● Exercise brief
Find out how many lines in the records have the string "ament" in them, and state only that number.

● Supplied material
_ _ _ _

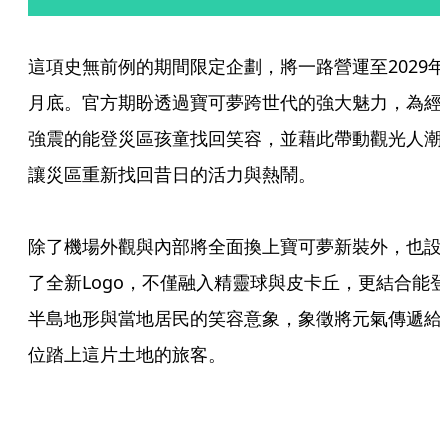
這項史無前例的期間限定企劃，將一路營運至2029年
月底。官方期盼透過寶可夢跨世代的強大魅力，為經
強震的能登災區孩童找回笑容，並藉此帶動觀光人潮
讓災區重新找回昔日的活力與熱鬧。

除了機場外觀與內部將全面換上寶可夢新裝外，也設
了全新Logo，不僅融入精靈球與皮卡丘，更結合能登
半島地形與當地居民的笑容意象，象徵將元氣傳遞給
位踏上這片土地的旅客。
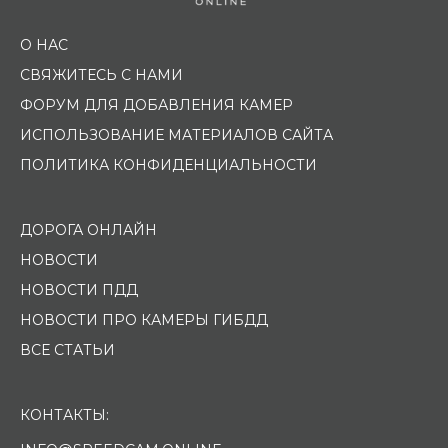
О НАС
СВЯЖИТЕСЬ С НАМИ
ФОРУМ ДЛЯ ДОБАВЛЕНИЯ КАМЕР
ИСПОЛЬЗОВАНИЕ МАТЕРИАЛОВ САЙТА
ПОЛИТИКА КОНФИДЕНЦИАЛЬНОСТИ
ДОРОГА ОНЛАЙН
НОВОСТИ
НОВОСТИ ПДД
НОВОСТИ ПРО КАМЕРЫ ГИБДД
ВСЕ СТАТЬИ
КОНТАКТЫ:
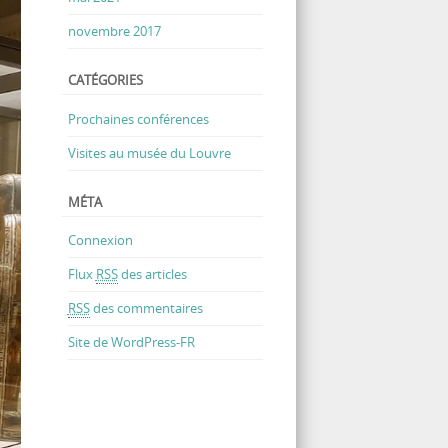
novembre 2017
CATÉGORIES
Prochaines conférences
Visites au musée du Louvre
MÉTA
Connexion
Flux
RSS
des articles
RSS
des commentaires
Site de WordPress-FR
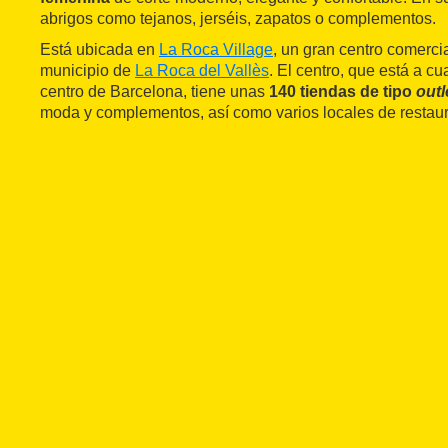
abrigos como tejanos, jerséis, zapatos o complementos.
Está ubicada en
La Roca Village
, un gran centro comercial
municipio de
La Roca del Vallès
. El centro, que está a cu
centro de Barcelona, tiene unas
140 tiendas de tipo
outl
moda y complementos, así como varios locales de restaur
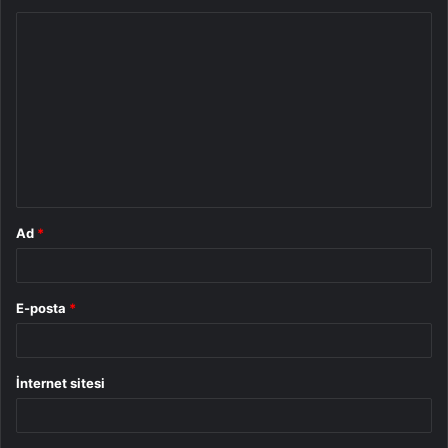
Y
o
r
u
m
*
Ad
*
E-posta
*
İnternet sitesi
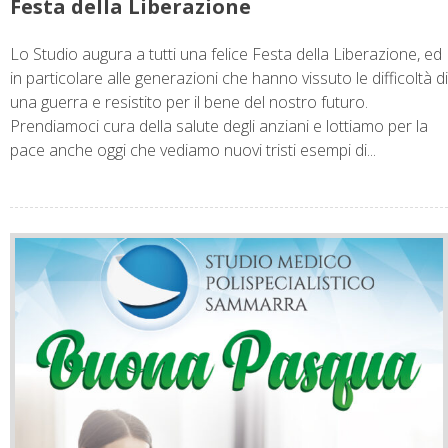
Festa della Liberazione
Lo Studio augura a tutti una felice Festa della Liberazione, ed
in particolare alle generazioni che hanno vissuto le difficoltà di
una guerra e resistito per il bene del nostro futuro.
Prendiamoci cura della salute degli anziani e lottiamo per la
pace anche oggi che vediamo nuovi tristi esempi di...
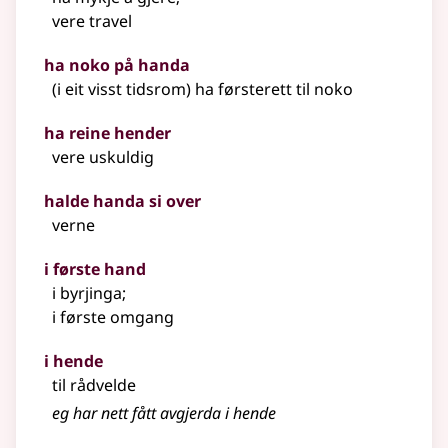
vere travel
ha noko på handa
(i eit visst tidsrom) ha førsterett til noko
ha reine hender
vere uskuldig
halde handa si over
verne
i første hand
i byrjinga
;
i første omgang
i hende
til rådvelde
eg har nett fått avgjerda i hende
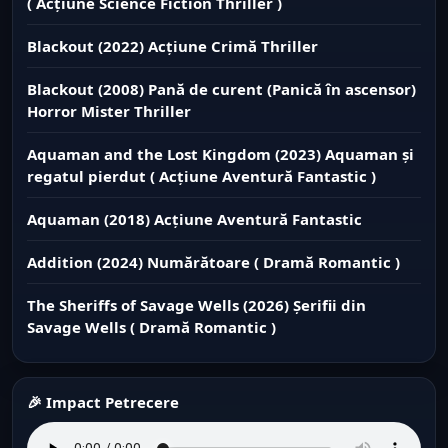
( Acțiune Science Fiction Thriller )
Blackout (2022) Acțiune Crimă Thriller
Blackout (2008) Pană de curent (Panică în ascensor)
Horror Mister Thriller
Aquaman and the Lost Kingdom (2023) Aquaman și
regatul pierdut ( Acțiune Aventură Fantastic )
Aquaman (2018) Acțiune Aventură Fantastic
Addition (2024) Numărătoare ( Dramă Romantic )
The Sheriffs of Savage Wells (2026) Șerifii din
Savage Wells ( Dramă Romantic )
🎉 Impact Petrecere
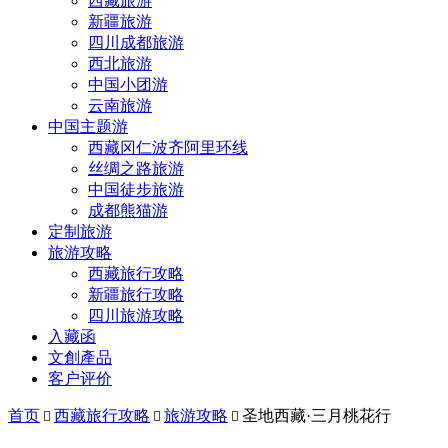
西藏旅游
新疆旅游
四川成都旅游
西北旅游
中国小团游
云南旅游
中国主题游
西藏冈仁波齐阿里环线
丝绸之路旅游
中国徒步旅游
成都熊猫游
定制旅游
旅游攻略
西藏旅行攻略
新疆旅行攻略
四川旅游攻略
入藏函
文創產品
客户评价
首页
西藏旅行攻略
旅游攻略
圣地西藏·三月桃花行



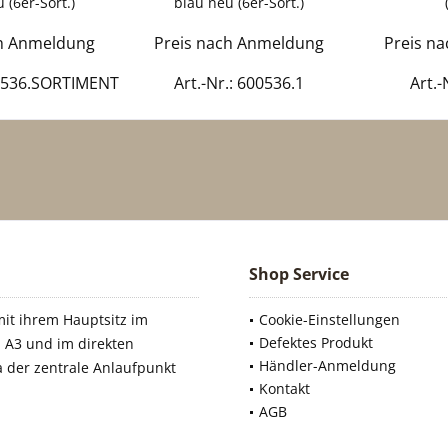
 (6er-Sort.)
blau neu (6er-Sort.)
ch Anmeldung
Preis nach Anmeldung
Preis n
00536.SORTIMENT
Art.-Nr.: 600536.1
Art.-
Shop Service
it ihrem Hauptsitz im
Cookie-Einstellungen
Defektes Produkt
 A3 und im direkten
Händler-Anmeldung
a der zentrale Anlaufpunkt
Kontakt
AGB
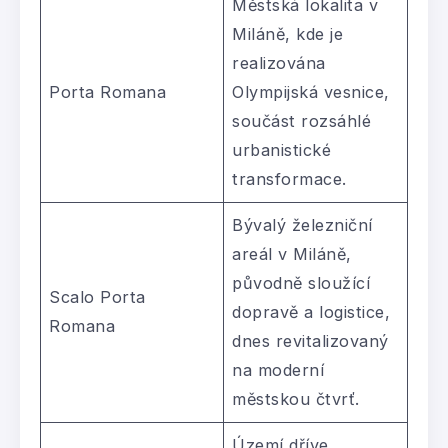
Městská lokalita v
Miláně, kde je
realizována
Porta Romana
Olympijská vesnice,
součást rozsáhlé
urbanistické
transformace.
Bývalý železniční
areál v Miláně,
původně sloužící
Scalo Porta
dopravě a logistice,
Romana
dnes revitalizovaný
na moderní
městskou čtvrť.
Území dříve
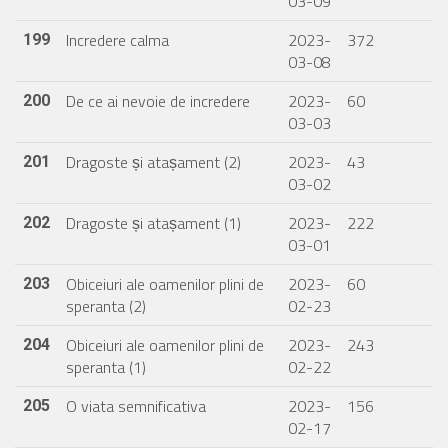
03-09
Incredere calma
2023-
372
199
03-08
De ce ai nevoie de incredere
2023-
60
200
03-03
Dragoste și atașament (2)
2023-
43
201
03-02
Dragoste și atașament (1)
2023-
222
202
03-01
Obiceiuri ale oamenilor plini de
2023-
60
203
speranta (2)
02-23
Obiceiuri ale oamenilor plini de
2023-
243
204
speranta (1)
02-22
O viata semnificativa
2023-
156
205
02-17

_ _ _ _

● Exercise output
2